Because of the difficulties of storing or shipping their genetic material, it has hitherto been difficult to sequence the genomes of marine species. However, researchers at the University of Florida have got round this problem by deploying a fully-equipped genomic laboratory aboard a ship called the Copasetic and sending the initial data via a satellite link to the University's new HiPerGator supercomputer.
Aboard the Copasetic in early February and later in March-April, Professor Leonid Moroz, from the University of Florida, and his team where able to perform transcriptome sequencing of 22 organisms, among them rare comb jellies.
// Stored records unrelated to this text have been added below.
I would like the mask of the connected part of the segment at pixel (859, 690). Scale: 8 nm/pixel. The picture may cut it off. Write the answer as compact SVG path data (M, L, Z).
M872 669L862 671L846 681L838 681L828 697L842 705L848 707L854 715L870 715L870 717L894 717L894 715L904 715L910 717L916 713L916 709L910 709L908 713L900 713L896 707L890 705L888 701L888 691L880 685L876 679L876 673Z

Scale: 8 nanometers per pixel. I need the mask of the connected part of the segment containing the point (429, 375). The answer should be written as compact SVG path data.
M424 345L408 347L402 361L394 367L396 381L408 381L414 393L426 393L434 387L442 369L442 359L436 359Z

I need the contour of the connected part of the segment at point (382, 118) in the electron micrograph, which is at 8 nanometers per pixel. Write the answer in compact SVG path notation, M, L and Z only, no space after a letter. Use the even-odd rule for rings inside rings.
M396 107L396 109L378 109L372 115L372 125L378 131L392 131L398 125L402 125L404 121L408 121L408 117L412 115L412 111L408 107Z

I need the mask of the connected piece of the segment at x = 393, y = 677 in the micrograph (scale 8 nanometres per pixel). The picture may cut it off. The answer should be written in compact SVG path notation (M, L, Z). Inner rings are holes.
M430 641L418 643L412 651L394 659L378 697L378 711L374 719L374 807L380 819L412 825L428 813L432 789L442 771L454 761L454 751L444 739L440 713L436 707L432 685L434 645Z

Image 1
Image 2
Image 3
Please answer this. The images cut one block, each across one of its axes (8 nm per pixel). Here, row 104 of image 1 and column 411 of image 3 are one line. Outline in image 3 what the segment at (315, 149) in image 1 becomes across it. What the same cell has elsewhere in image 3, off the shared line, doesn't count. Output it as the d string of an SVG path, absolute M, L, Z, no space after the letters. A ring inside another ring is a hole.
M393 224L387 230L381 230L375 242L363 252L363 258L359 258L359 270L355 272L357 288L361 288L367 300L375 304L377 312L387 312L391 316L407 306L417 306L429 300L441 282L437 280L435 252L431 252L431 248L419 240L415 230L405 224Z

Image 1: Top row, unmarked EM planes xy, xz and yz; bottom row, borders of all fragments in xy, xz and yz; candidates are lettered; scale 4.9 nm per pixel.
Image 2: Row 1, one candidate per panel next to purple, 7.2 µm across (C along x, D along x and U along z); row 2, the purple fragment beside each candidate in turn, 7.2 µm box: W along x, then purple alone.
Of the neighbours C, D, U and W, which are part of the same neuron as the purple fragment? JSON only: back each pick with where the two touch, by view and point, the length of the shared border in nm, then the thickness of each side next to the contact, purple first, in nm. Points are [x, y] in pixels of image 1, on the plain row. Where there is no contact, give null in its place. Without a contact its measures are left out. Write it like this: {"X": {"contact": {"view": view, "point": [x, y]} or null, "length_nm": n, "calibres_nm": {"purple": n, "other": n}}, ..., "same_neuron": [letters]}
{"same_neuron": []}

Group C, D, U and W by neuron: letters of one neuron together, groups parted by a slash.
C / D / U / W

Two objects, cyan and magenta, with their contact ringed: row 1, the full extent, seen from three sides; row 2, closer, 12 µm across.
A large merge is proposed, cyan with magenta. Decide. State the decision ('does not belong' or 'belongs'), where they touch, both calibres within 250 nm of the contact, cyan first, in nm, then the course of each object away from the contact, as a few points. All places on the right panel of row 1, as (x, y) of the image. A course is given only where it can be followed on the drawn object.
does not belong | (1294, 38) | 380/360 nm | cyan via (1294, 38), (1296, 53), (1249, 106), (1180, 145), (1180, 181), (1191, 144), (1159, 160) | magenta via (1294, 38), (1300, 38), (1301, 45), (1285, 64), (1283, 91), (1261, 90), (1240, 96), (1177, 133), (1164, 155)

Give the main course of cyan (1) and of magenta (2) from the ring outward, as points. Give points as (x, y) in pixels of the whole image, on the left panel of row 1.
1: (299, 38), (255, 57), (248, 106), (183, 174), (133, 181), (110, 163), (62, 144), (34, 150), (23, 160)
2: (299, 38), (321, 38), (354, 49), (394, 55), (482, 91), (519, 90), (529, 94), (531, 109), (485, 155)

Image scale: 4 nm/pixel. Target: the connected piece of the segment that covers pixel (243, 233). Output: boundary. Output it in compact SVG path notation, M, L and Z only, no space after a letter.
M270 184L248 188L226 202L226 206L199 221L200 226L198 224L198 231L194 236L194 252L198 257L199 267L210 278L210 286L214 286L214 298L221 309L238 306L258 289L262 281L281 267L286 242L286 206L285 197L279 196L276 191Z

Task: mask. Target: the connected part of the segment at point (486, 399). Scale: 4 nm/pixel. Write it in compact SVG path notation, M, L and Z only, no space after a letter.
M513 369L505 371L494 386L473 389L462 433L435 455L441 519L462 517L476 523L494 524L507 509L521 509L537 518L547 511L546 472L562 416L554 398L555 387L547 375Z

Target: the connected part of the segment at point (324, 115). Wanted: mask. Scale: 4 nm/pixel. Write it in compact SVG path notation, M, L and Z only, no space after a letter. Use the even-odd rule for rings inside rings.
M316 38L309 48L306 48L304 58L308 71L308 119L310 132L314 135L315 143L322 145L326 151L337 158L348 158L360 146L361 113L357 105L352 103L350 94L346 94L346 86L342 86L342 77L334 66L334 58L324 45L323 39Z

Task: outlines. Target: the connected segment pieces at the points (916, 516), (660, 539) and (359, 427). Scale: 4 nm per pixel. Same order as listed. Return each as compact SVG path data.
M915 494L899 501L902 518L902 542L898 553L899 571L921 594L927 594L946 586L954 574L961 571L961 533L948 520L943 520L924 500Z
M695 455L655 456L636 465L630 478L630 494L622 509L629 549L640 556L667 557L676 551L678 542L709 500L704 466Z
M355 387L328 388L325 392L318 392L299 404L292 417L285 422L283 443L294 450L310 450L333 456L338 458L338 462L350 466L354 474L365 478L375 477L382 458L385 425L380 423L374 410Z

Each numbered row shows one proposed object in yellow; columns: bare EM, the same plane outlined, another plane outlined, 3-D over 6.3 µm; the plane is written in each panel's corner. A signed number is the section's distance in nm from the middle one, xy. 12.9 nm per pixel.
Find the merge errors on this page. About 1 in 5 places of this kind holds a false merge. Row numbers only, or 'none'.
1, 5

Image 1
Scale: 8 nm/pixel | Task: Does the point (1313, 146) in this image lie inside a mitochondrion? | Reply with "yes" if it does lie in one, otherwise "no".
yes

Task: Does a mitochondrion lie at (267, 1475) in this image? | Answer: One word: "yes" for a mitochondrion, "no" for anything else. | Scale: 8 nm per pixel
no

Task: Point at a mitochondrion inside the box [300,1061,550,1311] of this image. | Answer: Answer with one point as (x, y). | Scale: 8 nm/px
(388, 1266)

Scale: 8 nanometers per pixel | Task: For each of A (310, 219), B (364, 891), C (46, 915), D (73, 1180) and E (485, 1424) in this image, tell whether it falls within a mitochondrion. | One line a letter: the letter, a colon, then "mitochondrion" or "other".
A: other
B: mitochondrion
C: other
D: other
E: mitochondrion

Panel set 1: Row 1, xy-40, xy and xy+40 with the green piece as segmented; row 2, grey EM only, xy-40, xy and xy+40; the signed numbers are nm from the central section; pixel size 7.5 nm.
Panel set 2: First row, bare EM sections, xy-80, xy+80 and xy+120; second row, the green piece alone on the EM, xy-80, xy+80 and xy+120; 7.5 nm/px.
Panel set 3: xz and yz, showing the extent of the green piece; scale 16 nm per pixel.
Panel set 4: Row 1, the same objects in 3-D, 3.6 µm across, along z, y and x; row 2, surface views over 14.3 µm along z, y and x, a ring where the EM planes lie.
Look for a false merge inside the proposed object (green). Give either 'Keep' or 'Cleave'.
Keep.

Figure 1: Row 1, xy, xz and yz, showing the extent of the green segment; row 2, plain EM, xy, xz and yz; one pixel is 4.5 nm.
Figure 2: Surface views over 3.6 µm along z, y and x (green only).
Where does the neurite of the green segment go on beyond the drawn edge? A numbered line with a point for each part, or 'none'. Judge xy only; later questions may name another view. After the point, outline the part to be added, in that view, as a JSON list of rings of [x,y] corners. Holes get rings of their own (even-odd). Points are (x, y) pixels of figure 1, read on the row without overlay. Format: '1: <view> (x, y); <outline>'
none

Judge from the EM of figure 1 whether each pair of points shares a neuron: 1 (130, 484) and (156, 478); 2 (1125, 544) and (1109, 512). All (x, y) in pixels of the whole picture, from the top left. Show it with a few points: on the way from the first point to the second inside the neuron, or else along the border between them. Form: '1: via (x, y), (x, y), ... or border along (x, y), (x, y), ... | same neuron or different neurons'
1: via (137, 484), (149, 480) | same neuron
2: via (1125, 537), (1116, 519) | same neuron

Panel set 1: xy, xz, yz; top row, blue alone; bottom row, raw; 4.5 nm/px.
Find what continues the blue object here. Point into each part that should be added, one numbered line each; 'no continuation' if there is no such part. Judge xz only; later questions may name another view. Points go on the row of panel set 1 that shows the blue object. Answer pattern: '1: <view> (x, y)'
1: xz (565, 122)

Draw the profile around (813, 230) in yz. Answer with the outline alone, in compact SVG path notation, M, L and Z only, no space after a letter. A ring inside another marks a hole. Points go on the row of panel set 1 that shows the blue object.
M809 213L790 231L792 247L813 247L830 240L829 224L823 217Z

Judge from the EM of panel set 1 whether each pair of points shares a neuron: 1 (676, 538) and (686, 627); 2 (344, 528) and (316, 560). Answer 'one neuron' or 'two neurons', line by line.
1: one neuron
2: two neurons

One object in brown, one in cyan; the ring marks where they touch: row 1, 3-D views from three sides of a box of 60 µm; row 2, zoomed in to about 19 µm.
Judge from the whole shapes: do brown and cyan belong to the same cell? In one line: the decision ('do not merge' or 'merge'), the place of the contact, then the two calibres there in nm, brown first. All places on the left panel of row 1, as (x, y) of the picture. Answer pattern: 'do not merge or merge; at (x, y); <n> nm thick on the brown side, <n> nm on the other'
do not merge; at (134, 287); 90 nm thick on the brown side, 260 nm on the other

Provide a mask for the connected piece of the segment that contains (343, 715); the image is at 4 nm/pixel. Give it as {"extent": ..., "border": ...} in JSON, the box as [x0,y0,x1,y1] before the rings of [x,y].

Moroz studies fragile marine pelagic organisms – comb jellies or ctenophores – for their ability to regenerate. Their wounds can heal in two to three hours and they can regenerate their elementary brains in three to five days. Another creature, sea slugs, may hold the key to the genomic basis for memory and neuronal evolution. While humans have learned to slow the progress of some diseases, Moroz said many sea creatures have already figured out how to reverse disease and injury.
On board ship, samples were immediately processed and sequenced using the Ion Torrent Personal Genome Machine System, which was linked via satellite to the university's new high-performance computer, HiPerGator.
HiPerGator is a Dell/AMD machine, with 16,384 processing cores; a Terascala HPC Storage Solution with a fast open-source parallel file system; and Mellanox’s FDR 56Gbps InfiniBand interconnects. The HiPerGator was purchased and assembled for for $3.4 million.
‘The real success of these two proof-of-concept trips is that we now know we can do high-throughput sequencing at any location on Earth,’ Moroz said. ‘This is the perfect example of collaboration and synergy between public and private institutions such as Ocean Research Corp, International SeaKeepers Society, Florida Biodiversity Institute, and Ocean Expedition (OceanX) programmes.’
Moroz said he was motivated to prove direct sequencing and real-time genomic analysis in the middle of the ocean would work because of past frustrations with field expeditions. Creatures shipped to a lab often arrive in degraded condition. Oversampling to compensate for those errors is a problem, too, because it leads to ‘killing these beautiful creatures’ said Moroz. But without enough samples to repeat experiments, researchers must undertake another costly field expedition.
The potential benefits are great: about 50 per cent of drugs today are derived from natural products. The globe is 70 per cent ocean, and scientists estimate 14 million to 20 million compounds remain to be discovered at sea. However they are disappearing quickly, it has been estimated that we lose an undiscovered species every 6 hours. ‘We need to deploy a sequencing fleet,’ Moroz said. ‘There are potentially unique solutions in nature for medicine, but they are disappearing.’
The first results of the sequencing at sea were presented at the international conference, Advances in Genome Biology and Technology, held at Marco Island in Florida in February.
‘We are in the midst of a genomic revolution,’ Moroz said. ‘We must take advantage of this great new computing facility, we are in a race to save species, in 20 years some won’t exist. Losing them would be like losing the Sistine Chapel’ said Moroz.